##### 데이터 발췌 #####

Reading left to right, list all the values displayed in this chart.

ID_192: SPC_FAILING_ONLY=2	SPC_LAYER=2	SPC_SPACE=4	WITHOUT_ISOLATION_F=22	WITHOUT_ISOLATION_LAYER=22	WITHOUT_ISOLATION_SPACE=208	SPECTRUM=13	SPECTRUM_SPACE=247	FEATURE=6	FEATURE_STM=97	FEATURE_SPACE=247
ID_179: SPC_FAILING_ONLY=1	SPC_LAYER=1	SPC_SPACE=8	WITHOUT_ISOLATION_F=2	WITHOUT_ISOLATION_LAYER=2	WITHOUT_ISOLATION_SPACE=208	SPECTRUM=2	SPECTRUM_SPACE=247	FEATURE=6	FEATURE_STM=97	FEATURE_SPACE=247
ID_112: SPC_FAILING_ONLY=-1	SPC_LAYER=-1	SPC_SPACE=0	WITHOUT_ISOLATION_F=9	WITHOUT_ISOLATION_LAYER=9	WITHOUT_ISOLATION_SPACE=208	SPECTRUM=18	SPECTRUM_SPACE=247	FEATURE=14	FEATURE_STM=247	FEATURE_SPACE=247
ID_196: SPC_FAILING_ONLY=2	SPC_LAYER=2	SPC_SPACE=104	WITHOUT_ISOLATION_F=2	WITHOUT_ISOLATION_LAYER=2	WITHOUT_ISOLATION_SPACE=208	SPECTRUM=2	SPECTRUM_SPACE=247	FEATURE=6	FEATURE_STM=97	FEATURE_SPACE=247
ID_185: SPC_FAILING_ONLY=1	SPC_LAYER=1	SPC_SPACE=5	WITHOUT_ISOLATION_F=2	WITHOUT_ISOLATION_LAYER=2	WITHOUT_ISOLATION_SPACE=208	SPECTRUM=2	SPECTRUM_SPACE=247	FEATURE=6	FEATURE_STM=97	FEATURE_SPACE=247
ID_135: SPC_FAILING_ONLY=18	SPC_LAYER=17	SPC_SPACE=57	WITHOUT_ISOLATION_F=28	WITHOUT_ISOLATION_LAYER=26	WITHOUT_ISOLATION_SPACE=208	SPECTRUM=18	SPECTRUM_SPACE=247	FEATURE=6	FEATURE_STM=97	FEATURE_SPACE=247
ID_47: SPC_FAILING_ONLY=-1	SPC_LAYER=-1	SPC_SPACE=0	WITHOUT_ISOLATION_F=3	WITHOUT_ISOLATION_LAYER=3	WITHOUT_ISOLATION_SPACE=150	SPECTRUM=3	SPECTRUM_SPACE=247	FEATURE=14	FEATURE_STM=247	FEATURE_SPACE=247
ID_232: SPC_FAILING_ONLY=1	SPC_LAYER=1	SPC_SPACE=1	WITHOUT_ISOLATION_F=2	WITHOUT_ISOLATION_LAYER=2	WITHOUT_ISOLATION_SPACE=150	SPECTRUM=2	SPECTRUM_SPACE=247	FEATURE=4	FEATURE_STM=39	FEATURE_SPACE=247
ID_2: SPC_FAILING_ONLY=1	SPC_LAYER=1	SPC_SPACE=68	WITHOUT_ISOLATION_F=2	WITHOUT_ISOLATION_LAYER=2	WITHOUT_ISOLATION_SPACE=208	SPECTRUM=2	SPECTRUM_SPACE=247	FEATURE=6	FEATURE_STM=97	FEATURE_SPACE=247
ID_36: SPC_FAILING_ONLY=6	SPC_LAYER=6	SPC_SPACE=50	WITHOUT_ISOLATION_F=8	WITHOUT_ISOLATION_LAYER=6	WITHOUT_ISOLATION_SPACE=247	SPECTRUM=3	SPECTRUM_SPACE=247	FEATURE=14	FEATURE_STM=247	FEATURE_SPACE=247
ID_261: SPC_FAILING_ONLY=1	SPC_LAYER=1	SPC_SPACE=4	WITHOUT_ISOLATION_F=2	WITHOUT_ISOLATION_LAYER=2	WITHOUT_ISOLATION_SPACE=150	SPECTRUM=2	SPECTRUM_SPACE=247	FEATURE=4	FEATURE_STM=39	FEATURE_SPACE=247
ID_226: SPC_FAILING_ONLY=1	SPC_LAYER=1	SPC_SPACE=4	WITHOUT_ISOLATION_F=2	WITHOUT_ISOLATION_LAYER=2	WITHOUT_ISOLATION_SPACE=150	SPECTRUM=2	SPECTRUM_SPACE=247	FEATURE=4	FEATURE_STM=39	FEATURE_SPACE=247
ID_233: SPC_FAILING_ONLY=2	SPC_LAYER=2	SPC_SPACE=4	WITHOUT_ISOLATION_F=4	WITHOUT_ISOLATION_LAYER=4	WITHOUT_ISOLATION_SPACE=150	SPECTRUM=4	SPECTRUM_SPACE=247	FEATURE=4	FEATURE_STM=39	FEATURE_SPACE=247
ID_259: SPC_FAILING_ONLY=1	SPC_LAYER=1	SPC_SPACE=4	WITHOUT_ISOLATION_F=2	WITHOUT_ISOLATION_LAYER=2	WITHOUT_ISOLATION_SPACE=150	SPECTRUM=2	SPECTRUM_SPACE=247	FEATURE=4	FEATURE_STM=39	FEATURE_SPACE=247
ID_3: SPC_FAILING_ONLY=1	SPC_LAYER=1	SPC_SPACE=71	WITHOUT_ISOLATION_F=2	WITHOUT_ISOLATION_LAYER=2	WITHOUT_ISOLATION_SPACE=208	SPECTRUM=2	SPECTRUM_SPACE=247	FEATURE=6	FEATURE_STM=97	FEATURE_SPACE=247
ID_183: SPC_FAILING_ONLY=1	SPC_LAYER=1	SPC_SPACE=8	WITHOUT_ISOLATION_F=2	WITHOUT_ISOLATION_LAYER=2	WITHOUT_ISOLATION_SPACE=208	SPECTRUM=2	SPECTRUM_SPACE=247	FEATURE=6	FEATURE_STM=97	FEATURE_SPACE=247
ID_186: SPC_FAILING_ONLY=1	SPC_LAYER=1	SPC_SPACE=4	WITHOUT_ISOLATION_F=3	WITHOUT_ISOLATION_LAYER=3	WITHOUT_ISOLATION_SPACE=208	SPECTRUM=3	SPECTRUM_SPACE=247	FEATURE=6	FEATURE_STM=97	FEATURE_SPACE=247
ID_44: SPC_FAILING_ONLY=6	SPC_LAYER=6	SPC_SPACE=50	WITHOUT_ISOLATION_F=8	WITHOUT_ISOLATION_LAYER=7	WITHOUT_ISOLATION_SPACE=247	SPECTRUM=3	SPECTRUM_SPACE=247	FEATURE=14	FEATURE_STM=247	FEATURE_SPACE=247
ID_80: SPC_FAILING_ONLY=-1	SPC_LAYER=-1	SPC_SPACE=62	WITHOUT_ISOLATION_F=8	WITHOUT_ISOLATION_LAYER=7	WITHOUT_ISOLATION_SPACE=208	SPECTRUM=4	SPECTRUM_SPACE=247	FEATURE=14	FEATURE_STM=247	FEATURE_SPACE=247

#####

**과제 목표:** 위 기록에서 "Reading"라는 단어가 들어 있는 줄을 빠짐없이 찾아 옮겨 적으세요.

**응답:**
Reading left to right, list all the values displayed in this chart.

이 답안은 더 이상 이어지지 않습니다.